▸ **STORED DATA**:
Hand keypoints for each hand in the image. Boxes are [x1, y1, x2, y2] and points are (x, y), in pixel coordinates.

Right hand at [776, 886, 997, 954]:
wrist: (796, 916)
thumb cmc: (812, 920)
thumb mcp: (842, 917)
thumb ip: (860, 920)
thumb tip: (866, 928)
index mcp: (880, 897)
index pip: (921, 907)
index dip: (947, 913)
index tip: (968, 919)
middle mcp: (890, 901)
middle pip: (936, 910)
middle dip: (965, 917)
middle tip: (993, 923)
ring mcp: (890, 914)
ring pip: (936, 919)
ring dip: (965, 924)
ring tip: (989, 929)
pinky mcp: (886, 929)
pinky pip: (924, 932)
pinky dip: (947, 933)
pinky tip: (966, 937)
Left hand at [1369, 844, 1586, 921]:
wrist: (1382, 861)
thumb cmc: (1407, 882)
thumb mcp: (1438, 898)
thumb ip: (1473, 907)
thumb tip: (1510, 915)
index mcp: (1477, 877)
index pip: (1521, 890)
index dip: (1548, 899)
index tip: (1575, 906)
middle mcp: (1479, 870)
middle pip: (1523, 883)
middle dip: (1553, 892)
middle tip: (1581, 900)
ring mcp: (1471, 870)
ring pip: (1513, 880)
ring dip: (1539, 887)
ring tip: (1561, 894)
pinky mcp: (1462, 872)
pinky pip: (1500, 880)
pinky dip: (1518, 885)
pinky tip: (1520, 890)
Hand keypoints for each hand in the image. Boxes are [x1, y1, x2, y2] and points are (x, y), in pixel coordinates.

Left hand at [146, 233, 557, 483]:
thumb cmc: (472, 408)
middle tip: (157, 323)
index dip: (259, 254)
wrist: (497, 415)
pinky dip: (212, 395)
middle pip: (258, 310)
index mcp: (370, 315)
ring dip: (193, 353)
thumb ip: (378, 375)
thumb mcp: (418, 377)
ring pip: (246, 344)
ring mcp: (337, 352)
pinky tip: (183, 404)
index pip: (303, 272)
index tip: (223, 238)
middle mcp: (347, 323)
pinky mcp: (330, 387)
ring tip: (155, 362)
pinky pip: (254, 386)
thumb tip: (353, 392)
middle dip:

▸ **TASK INSTRUCTIONS**:
A word-for-word copy of the data above is the goal, so set it all down again.

▸ **OUTPUT**:
Hand keypoints for each hand in the image. Boxes are [x1, y1, x2, y2] and points are (x, y), in pixel coordinates.

Right hand at [776, 886, 997, 954]:
wrist: (796, 916)
thumb cmc: (812, 920)
thumb mcp: (842, 917)
thumb ip: (860, 920)
thumb tip: (866, 928)
index mcp: (880, 897)
index pip: (921, 907)
index dip: (947, 913)
index tip: (968, 919)
middle mcp: (890, 901)
middle pip: (936, 910)
middle dip: (965, 917)
middle tip: (993, 923)
ring mcp: (890, 914)
ring pip: (936, 919)
ring dip: (965, 924)
ring tip: (989, 929)
pinky mcp: (886, 929)
pinky pip: (924, 932)
pinky dip: (947, 933)
pinky tip: (966, 937)
Left hand at [1369, 844, 1586, 921]:
wrist: (1382, 861)
thumb cmc: (1407, 882)
thumb mcp: (1438, 898)
thumb ip: (1473, 907)
thumb tip: (1510, 915)
index mcp: (1477, 877)
index pip: (1521, 890)
index dip: (1548, 899)
index tip: (1575, 906)
middle mcp: (1479, 870)
middle pip: (1523, 883)
middle dip: (1553, 892)
middle tip: (1581, 900)
ring mcp: (1471, 870)
ring pip: (1513, 880)
ring dip: (1539, 887)
ring tip: (1561, 894)
pinky mcp: (1462, 872)
pinky pip: (1500, 880)
pinky dip: (1518, 885)
pinky tip: (1520, 890)
Hand keypoints for each hand in the image. Boxes are [x1, y1, x2, y2] and points are (x, y), in pixel coordinates.

Left hand at [146, 233, 557, 483]:
thumb cmc: (472, 408)
middle tip: (157, 323)
index dip: (259, 254)
wrist: (497, 415)
pinky dip: (212, 395)
middle pip: (258, 310)
index mcp: (370, 315)
ring dip: (193, 353)
thumb ip: (378, 375)
thumb mcp: (418, 377)
ring pip: (246, 344)
ring mcp: (337, 352)
pinky tip: (183, 404)
index pip: (303, 272)
index tip: (223, 238)
middle mcp: (347, 323)
pinky mcp: (330, 387)
ring tip: (155, 362)
pinky pip: (254, 386)
thumb tip: (353, 392)
middle dip:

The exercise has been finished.